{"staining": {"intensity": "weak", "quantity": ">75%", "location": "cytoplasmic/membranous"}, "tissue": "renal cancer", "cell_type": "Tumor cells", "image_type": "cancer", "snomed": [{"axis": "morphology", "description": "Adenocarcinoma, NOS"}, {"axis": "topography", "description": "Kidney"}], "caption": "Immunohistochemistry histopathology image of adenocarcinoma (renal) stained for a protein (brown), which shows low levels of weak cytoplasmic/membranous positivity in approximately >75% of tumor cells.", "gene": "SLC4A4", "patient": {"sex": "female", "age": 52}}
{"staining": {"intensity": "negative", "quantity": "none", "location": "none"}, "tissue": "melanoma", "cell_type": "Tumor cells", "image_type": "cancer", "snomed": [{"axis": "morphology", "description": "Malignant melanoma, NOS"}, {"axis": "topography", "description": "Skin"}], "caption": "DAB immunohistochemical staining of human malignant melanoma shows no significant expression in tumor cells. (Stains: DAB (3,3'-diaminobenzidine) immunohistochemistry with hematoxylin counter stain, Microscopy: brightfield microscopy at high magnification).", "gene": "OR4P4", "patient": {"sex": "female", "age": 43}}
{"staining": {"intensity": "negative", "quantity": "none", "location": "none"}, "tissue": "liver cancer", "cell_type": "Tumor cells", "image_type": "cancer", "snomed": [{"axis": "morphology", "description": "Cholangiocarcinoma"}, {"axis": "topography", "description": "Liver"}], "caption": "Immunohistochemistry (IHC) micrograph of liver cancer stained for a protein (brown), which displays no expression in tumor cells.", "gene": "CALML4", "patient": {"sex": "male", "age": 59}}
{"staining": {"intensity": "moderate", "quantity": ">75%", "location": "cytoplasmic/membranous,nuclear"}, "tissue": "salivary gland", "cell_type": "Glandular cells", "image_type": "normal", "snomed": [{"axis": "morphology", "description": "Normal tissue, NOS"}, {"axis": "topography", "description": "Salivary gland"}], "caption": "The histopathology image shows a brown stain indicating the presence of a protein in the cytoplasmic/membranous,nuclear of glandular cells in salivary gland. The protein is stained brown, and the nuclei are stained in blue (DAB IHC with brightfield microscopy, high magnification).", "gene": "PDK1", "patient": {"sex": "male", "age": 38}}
━━━
■ WORK INSTRUCTIONS:
The full listing is to be printed again exactly as it stands.

■ EXERCISE OUTPUT:
{"staining": {"intensity": "weak", "quantity": ">75%", "location": "cytoplasmic/membranous"}, "tissue": "renal cancer", "cell_type": "Tumor cells", "image_type": "cancer", "snomed": [{"axis": "morphology", "description": "Adenocarcinoma, NOS"}, {"axis": "topography", "description": "Kidney"}], "caption": "Immunohistochemistry histopathology image of adenocarcinoma (renal) stained for a protein (brown), which shows low levels of weak cytoplasmic/membranous positivity in approximately >75% of tumor cells.", "gene": "SLC4A4", "patient": {"sex": "female", "age": 52}}
{"staining": {"intensity": "negative", "quantity": "none", "location": "none"}, "tissue": "melanoma", "cell_type": "Tumor cells", "image_type": "cancer", "snomed": [{"axis": "morphology", "description": "Malignant melanoma, NOS"}, {"axis": "topography", "description": "Skin"}], "caption": "DAB immunohistochemical staining of human malignant melanoma shows no significant expression in tumor cells. (Stains: DAB (3,3'-diaminobenzidine) immunohistochemistry with hematoxylin counter stain, Microscopy: brightfield microscopy at high magnification).", "gene": "OR4P4", "patient": {"sex": "female", "age": 43}}
{"staining": {"intensity": "negative", "quantity": "none", "location": "none"}, "tissue": "liver cancer", "cell_type": "Tumor cells", "image_type": "cancer", "snomed": [{"axis": "morphology", "description": "Cholangiocarcinoma"}, {"axis": "topography", "description": "Liver"}], "caption": "Immunohistochemistry (IHC) micrograph of liver cancer stained for a protein (brown), which displays no expression in tumor cells.", "gene": "CALML4", "patient": {"sex": "male", "age": 59}}
{"staining": {"intensity": "moderate", "quantity": ">75%", "location": "cytoplasmic/membranous,nuclear"}, "tissue": "salivary gland", "cell_type": "Glandular cells", "image_type": "normal", "snomed": [{"axis": "morphology", "description": "Normal tissue, NOS"}, {"axis": "topography", "description": "Salivary gland"}], "caption": "The histopathology image shows a brown stain indicating the presence of a protein in the cytoplasmic/membranous,nuclear of glandular cells in salivary gland. The protein is stained brown, and the nuclei are stained in blue (DAB IHC with brightfield microscopy, high magnification).", "gene": "PDK1", "patient": {"sex": "male", "age": 38}}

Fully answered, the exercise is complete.